1st floor of the Old Post Office (inside the DASH Center)
1102 A. Street, Tacoma
Warning: Contains some adult language.
"A Life in the Theatre" was chosen as our first script because it tells the story of why theater is important to its practitioners: the artists who chose to make their living treading the boards. David Mamet wrote "A Life in the Theatre" (LiT) in 1975. First produced in New York City in 1977, the play centers around the lives of two actors at different points in their careers. As the story of the relationship of two actors onstage and off, the play serves as an explanation of why artists choose the titular life in the theatre.
This short run is the final graduate project of Christina Hughes. Here is what she has to say about why this play is important to her, and to Working Class Theater NW:
"With this play, we can show why we are passionate about theater, what it means to work in the theater, and why people choose theater as a profession.

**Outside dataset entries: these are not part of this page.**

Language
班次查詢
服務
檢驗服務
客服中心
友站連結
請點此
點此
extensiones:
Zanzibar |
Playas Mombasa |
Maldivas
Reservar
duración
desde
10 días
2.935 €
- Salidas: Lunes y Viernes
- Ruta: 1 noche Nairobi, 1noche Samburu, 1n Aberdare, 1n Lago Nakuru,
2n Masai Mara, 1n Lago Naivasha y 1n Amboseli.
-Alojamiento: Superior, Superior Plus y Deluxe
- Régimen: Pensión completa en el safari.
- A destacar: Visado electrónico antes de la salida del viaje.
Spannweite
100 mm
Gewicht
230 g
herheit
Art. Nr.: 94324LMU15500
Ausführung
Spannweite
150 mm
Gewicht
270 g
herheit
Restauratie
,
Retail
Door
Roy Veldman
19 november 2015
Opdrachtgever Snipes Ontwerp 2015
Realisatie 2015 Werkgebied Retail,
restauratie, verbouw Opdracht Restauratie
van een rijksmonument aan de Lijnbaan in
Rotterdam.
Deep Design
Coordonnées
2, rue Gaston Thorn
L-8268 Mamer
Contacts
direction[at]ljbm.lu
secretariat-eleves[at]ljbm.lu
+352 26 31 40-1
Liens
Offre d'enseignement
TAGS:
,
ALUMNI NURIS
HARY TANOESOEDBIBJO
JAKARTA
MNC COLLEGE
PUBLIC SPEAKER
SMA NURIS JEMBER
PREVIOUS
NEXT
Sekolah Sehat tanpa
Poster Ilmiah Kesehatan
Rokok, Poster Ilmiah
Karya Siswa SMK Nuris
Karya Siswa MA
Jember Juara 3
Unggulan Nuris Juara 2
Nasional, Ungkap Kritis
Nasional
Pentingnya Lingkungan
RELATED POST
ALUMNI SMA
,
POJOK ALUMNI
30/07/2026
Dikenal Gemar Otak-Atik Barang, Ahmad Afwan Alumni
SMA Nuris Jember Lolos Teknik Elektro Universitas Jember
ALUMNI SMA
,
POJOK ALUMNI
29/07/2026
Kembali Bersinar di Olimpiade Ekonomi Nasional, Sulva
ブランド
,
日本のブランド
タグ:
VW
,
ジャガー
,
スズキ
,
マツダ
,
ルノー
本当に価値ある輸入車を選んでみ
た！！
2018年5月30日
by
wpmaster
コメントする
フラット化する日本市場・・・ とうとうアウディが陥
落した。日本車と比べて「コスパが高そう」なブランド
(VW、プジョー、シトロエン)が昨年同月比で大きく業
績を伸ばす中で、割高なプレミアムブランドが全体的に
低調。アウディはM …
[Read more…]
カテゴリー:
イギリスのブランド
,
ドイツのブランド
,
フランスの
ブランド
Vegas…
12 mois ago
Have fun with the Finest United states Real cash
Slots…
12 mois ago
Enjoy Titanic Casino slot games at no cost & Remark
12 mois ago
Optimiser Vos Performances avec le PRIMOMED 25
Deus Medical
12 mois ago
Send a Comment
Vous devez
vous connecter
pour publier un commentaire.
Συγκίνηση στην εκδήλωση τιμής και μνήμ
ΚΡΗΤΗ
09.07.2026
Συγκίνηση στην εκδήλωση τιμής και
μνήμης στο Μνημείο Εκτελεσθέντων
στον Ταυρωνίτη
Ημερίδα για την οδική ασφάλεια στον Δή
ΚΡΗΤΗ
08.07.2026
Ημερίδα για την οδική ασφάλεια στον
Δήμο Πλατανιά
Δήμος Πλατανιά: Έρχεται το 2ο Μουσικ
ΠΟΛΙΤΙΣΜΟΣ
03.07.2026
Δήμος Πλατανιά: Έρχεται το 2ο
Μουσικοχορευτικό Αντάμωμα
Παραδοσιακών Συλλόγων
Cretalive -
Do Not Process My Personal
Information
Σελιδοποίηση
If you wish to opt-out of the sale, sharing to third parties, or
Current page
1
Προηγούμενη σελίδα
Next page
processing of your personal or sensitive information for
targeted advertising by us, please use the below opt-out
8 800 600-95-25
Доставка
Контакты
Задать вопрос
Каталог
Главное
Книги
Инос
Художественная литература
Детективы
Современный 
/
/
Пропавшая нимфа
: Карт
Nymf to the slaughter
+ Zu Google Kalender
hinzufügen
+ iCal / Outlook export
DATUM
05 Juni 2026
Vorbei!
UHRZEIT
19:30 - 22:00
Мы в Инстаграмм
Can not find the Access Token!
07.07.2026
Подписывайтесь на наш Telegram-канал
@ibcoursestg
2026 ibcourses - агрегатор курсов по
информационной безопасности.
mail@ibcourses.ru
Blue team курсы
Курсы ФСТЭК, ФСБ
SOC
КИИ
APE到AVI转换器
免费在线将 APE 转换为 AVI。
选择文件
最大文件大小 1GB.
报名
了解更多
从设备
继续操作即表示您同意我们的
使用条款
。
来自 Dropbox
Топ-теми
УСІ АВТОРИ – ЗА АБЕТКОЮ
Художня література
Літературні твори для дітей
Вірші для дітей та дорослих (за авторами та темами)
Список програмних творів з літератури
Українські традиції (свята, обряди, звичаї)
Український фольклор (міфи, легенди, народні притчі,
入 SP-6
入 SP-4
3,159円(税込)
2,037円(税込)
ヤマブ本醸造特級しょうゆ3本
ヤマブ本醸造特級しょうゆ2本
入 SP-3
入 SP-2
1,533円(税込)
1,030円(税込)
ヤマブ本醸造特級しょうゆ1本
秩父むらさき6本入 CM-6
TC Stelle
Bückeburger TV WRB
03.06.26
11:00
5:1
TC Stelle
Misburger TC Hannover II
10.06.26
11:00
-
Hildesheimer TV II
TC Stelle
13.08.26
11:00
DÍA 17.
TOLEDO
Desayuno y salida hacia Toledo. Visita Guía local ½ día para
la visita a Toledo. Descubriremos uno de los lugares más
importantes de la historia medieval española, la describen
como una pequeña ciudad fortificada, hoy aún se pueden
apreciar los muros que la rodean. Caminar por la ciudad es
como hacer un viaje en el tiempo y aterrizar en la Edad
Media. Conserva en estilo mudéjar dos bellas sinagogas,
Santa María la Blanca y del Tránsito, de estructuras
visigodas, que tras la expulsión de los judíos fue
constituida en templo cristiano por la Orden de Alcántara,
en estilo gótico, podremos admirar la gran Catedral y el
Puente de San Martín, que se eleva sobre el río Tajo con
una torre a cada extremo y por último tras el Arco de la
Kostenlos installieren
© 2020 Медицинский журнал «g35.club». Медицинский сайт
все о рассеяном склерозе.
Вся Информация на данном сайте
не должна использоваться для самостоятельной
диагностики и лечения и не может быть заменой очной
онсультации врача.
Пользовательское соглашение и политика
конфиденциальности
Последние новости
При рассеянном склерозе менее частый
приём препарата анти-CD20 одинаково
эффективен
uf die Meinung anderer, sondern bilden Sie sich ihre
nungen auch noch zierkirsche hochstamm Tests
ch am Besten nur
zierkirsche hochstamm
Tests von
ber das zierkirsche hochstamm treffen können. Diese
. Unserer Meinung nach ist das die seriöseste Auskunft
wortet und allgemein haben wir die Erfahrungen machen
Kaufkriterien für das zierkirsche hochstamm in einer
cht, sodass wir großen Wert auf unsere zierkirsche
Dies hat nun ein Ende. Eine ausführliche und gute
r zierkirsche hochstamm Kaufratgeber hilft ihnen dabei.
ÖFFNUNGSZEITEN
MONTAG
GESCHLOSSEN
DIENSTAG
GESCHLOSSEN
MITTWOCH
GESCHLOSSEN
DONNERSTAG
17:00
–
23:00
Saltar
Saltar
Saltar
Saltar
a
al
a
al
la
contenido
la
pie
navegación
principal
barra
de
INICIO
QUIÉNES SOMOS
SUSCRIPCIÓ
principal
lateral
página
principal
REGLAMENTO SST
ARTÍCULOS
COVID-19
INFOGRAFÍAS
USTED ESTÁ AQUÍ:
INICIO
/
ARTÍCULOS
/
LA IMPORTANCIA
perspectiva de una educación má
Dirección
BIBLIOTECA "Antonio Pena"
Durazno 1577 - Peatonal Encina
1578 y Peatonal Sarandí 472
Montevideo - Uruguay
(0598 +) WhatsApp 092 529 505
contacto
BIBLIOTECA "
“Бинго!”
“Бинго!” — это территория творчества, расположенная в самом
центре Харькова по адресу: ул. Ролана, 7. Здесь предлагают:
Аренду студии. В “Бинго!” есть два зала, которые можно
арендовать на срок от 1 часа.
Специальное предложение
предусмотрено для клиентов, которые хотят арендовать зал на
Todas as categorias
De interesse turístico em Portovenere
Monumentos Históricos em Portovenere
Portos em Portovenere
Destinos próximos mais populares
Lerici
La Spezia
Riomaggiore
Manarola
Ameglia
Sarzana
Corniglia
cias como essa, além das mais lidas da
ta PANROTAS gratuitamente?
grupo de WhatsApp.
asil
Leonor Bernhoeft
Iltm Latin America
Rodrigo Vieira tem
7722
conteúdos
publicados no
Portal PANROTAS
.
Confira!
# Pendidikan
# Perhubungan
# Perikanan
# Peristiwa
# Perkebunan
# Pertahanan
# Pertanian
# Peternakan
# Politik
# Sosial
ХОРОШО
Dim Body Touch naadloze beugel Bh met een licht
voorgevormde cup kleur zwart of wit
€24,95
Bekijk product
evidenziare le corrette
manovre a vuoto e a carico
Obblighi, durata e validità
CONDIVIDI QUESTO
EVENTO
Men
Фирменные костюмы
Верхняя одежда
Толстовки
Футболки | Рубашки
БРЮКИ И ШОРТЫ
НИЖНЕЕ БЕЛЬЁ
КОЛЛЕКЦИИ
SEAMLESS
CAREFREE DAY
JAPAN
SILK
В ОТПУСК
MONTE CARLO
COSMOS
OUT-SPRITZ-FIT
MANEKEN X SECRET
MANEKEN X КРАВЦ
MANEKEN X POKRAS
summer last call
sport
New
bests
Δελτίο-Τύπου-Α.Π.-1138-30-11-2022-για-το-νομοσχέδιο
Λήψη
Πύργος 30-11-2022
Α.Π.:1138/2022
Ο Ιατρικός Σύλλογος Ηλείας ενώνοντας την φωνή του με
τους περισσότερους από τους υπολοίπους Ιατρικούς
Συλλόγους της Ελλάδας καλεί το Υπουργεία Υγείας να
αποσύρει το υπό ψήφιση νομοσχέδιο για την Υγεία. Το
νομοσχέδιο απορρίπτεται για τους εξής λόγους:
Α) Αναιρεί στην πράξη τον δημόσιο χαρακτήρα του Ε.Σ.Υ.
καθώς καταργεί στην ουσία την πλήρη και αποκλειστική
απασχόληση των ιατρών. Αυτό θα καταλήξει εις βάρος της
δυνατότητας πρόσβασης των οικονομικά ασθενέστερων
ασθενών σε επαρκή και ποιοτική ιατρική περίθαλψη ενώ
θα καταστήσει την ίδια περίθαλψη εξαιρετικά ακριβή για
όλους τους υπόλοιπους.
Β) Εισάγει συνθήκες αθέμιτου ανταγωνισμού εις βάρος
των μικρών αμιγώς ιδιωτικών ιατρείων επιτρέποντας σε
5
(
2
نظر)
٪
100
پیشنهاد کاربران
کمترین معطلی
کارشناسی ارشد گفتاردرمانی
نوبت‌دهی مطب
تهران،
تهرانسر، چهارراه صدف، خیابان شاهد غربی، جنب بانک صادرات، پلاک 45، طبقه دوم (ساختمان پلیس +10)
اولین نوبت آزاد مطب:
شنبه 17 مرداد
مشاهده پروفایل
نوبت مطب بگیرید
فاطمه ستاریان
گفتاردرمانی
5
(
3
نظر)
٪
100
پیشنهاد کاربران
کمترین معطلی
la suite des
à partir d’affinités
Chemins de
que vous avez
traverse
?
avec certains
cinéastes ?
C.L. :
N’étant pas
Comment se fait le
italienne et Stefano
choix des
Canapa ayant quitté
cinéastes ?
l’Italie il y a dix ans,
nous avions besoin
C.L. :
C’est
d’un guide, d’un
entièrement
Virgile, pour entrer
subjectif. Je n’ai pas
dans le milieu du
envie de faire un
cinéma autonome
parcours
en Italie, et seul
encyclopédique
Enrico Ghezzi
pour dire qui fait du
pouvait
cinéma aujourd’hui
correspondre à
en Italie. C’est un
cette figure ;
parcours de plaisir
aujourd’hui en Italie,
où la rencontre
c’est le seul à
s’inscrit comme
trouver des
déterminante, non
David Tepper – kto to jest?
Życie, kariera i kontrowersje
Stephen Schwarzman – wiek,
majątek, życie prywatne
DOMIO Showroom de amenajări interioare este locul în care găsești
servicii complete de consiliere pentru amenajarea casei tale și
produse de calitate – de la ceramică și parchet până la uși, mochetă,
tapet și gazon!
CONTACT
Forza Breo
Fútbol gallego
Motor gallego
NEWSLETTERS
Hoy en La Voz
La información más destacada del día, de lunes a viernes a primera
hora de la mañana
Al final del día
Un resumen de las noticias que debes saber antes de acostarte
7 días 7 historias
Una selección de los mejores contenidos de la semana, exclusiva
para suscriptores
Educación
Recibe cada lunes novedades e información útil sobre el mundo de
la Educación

By positioning theater artists as members of the working class that we seek to engage, we are using similarity as a foundation for building trust. Mamet promotes the idea that actors work hard and are not abstract and above the working class but an integral part of it. While the script is not a direct reflection of any actor’s experiences, it helps address the question of what drives actors to act and in turn what drives WCTNW to open a theater. Themes of the show, which include the interdependency of artists with each other and the audience, mirror WCTNW’s dependency on the surrounding community and explain our goals of community building, education and outreach. Telling this story is a way to situate ourselves within a working class context as trustworthy narrators of community concerns.
It is idealistic to open a theater in a depressed economy, especially in an area that has an uneasy history with new theater companies. But I am not a theater person if I do no theater. There is a point where it is more constructive to open a new theater under challenging circumstances, than to complain endlessly about my inability to relate to existing theater. If my needs as an artist and audience are not being served, it is my responsibility to change that. I want to participate in modern, challenging, underperformed works of theatrical excellence. Working Class Theater NW is my opportunity to meet that goal."